Our Chair has blogged about preparations for the European Parliamentary elections on 23 May. He outlines preparations in place, and the risks associated with cancelling elections once preparations have begun. He also writes about the need for there to be respectful debate.
Like Returning Officers and political parties around the country, the Electoral Commission is now busy preparing for European Parliamentary elections on Thursday 23 May.
For those involved in running the elections the main issues are the usual practical ones, complicated in this case by the late notice, and the short gap between this poll and local elections on 2 May: can I book polling stations at such a late stage, and find staff to run them? Across the UK that means about 50,000 polling stations and two hundred thousand staff. Can local printers do the necessary in time, including sourcing the paper, to produce ballots and postal votes? That means literally millions of pieces of paper. Can I send out postal vote papers quickly enough to allow them to be returned before polling day, particularly for those overseas? How do I ensure that EU citizens in my constituency are properly able to choose where they vote?
At the Commission, we have had contingency plans in place for some time, on the basis that these elections were legally required until we actually left the EU. Our guidance for elections staff, parties and other campaigners was ready to go. We are running our usual pre-poll campaign to encourage anyone not already registered to vote to do so by the deadline of 7 May.
So far, so normal. But this is of course far from a normal situation. The government has said it does not want these elections to happen. If the Brexit withdrawal agreement is agreed by Parliament by 22 May, they say the elections could be cancelled, even at the eleventh hour.
I have no more idea than anyone else how likely this is. But in any case the election process must go full speed ahead in the meantime, to make sure everything is ready to allow people to express their right to vote.
This is an unprecedented level of uncertainty in a mature democracy. Voters can be forgiven for being confused. Even if the elections go ahead as currently planned, no-one can tell whether those elected will take their seats or, if so, for how long.
There are bound to be questions about the impact on voters, now and in future, when a significant electoral process is in such doubt, especially when its value is being openly questioned by the Government itself. This follows already serious concerns about public confidence in our current political processes that have been highlighted by the Hansard Society.

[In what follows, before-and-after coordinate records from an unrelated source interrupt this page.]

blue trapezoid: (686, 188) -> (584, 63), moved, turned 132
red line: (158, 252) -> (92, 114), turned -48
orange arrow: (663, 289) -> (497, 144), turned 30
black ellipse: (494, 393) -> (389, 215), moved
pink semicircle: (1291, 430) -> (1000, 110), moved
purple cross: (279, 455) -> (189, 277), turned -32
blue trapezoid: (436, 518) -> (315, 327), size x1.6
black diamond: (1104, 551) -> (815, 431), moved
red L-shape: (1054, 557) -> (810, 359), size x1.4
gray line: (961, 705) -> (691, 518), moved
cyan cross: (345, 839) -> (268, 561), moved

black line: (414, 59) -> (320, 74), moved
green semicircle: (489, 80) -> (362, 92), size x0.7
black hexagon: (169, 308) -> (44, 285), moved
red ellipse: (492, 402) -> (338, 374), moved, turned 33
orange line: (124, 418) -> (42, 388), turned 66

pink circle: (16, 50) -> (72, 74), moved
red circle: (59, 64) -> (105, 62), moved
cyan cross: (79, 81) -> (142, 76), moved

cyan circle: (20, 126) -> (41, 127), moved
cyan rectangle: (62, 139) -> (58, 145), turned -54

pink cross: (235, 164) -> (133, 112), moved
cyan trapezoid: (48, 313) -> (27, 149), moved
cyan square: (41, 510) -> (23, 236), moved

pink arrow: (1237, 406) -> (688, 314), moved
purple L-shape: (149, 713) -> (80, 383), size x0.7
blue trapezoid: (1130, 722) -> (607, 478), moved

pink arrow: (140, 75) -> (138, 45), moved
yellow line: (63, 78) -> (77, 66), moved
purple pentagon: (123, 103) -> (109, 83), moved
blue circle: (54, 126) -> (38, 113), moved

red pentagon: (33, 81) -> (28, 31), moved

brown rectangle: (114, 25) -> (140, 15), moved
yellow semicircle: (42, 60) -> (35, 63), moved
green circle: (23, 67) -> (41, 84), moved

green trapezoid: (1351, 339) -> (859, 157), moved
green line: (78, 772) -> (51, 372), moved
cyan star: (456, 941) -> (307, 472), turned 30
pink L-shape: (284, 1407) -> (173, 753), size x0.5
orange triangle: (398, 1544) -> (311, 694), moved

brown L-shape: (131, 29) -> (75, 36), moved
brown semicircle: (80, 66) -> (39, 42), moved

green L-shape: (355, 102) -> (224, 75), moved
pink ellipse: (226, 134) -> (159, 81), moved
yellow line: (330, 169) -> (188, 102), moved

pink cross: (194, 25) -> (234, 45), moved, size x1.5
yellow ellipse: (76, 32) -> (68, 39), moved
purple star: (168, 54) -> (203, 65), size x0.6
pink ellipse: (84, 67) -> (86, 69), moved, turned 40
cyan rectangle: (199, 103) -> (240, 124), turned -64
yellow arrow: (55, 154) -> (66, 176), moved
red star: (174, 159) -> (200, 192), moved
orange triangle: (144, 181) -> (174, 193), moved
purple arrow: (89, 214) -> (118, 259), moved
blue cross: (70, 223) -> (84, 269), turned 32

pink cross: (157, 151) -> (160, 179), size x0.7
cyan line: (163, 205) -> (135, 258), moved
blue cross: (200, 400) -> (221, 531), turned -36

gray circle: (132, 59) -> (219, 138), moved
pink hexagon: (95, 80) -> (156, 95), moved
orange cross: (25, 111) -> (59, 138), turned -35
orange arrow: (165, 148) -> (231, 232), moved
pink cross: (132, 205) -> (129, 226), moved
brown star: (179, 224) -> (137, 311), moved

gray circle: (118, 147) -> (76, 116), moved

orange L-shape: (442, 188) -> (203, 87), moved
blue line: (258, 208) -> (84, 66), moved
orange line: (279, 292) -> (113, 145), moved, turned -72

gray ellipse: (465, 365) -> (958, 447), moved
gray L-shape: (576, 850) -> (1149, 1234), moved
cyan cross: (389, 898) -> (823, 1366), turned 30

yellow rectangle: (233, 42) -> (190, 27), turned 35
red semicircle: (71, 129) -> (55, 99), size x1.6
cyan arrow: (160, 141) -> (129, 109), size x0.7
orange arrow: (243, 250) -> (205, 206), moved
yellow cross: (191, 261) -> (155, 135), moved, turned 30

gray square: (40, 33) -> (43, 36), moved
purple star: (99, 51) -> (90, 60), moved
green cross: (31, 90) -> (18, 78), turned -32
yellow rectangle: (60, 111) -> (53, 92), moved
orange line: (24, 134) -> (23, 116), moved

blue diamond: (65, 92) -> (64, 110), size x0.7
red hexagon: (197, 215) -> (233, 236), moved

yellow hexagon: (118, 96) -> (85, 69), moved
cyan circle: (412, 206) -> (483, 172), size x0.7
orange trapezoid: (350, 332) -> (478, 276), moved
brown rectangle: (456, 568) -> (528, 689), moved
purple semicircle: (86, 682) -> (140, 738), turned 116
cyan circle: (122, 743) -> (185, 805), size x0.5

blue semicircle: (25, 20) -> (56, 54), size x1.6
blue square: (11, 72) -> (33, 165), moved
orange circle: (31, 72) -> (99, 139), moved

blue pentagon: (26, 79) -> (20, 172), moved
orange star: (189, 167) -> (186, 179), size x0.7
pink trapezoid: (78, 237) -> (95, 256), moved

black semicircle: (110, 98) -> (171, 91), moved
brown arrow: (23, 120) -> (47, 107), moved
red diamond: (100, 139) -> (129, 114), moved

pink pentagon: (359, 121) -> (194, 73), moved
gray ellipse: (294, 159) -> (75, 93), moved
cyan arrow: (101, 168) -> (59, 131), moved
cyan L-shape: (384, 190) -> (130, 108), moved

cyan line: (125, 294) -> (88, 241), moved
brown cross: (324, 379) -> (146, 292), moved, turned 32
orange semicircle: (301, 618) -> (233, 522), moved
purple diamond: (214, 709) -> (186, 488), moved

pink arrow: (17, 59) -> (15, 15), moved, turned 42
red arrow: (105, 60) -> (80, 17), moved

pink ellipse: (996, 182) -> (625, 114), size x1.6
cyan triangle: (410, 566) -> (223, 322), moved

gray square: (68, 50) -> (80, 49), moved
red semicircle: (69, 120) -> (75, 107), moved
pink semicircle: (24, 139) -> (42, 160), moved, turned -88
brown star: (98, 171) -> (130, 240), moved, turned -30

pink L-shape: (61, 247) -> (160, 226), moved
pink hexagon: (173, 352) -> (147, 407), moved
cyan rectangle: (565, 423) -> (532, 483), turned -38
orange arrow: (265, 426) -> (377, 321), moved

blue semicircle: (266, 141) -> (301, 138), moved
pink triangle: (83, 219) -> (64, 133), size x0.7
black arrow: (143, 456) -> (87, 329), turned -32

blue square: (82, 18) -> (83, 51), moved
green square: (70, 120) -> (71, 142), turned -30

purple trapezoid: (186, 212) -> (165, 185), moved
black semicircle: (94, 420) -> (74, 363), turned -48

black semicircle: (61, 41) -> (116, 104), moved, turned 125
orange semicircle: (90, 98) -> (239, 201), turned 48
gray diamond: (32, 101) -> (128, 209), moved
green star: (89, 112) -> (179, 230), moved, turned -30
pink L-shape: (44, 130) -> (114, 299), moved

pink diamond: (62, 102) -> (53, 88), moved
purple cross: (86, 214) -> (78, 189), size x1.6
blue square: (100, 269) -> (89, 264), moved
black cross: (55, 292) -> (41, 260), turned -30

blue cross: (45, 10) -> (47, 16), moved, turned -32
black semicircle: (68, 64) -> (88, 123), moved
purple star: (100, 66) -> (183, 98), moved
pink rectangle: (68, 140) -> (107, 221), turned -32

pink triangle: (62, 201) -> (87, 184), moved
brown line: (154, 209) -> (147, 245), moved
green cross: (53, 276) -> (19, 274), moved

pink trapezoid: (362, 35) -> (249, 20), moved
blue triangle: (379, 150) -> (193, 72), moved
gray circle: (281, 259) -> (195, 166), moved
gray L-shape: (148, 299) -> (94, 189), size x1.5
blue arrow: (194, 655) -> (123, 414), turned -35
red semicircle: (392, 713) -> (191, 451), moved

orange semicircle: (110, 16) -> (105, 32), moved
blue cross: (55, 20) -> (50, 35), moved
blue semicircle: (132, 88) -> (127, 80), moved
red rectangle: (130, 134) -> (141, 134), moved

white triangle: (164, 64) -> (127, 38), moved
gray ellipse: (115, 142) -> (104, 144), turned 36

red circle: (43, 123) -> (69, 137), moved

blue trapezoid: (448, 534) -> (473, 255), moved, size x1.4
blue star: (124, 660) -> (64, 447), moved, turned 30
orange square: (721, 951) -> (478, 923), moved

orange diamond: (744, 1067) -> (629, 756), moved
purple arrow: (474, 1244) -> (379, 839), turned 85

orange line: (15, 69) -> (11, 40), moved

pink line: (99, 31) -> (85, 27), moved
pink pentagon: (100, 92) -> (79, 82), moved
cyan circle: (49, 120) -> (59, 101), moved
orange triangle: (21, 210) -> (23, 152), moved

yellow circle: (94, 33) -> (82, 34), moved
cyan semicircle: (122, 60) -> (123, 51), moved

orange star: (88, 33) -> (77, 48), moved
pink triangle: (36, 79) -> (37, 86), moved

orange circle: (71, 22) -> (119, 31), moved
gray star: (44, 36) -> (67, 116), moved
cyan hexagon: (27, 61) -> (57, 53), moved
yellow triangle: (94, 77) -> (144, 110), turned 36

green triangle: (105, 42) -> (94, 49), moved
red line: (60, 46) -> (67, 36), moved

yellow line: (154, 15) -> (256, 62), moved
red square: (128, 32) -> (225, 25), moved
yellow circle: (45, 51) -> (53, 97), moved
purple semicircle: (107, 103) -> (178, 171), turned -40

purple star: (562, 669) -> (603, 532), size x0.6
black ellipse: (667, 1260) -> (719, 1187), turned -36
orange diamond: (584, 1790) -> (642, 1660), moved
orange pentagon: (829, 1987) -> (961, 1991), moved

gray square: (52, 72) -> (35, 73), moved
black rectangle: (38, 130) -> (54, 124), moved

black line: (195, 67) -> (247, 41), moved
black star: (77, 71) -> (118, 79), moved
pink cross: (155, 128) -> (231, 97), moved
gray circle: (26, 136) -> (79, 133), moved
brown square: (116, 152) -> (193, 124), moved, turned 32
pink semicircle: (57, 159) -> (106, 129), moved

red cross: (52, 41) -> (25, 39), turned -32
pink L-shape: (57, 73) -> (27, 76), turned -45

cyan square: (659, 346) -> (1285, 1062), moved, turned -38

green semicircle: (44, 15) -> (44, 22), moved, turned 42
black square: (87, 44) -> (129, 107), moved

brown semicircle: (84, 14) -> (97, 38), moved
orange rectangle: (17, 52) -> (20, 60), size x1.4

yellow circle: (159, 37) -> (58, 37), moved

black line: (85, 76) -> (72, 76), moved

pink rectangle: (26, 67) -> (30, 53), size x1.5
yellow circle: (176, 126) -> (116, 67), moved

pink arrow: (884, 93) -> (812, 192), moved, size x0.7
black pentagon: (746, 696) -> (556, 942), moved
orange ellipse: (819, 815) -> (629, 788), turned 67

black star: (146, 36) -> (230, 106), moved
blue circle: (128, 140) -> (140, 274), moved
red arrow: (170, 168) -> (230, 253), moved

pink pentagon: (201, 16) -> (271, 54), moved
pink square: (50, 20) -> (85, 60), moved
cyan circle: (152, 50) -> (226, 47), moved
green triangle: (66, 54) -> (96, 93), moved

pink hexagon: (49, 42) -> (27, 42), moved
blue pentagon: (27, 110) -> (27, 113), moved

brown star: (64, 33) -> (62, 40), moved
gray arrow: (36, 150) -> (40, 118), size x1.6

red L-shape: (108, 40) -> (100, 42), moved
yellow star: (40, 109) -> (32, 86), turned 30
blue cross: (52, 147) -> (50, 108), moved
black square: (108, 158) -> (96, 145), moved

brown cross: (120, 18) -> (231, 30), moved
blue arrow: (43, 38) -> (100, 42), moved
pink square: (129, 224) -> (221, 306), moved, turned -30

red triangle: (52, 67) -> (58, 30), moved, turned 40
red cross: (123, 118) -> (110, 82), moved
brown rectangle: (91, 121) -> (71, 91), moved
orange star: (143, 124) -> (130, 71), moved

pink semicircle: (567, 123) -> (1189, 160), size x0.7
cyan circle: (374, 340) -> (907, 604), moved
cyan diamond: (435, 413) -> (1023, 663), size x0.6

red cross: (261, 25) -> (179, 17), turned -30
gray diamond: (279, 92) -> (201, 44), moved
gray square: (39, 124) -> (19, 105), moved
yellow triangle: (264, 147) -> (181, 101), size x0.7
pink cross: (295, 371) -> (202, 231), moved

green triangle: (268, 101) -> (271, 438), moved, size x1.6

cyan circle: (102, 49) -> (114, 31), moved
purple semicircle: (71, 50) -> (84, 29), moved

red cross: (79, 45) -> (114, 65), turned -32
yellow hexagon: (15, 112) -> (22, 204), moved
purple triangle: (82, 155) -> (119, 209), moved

We will need to come back to these issues once the elections are behind us, one way or another. Meanwhile, it is clear that emotions surrounding these elections may run high, on both sides of the Brexit divide. There is therefore a huge responsibility on all concerned – government, parties, campaigners and media alike – to make sure that these elections are conducted in a properly democratic way. That means mutually respectful electoral debate, however robust the arguments, and a determination on all sides to avoid any kind of provocation or incitement to undemocratic methods.
We will also of course be regulating the campaigns to ensure that all concerned are playing by the financial rules, on both donations and spending. And we will be working hard to ensure, along with bodies such as the Information Commissioner’s Office, that the unprecedented opportunities to reach voters through digital means are not being abused.
Transparency is the key. Voters must be able to make up their minds freely, and in full knowledge of who is targeting them and how, without their personal data being misused.
The European elections are a difficult test for everyone at a challenging political time for our country. It is vital that our democratic institutions and traditions come through intact.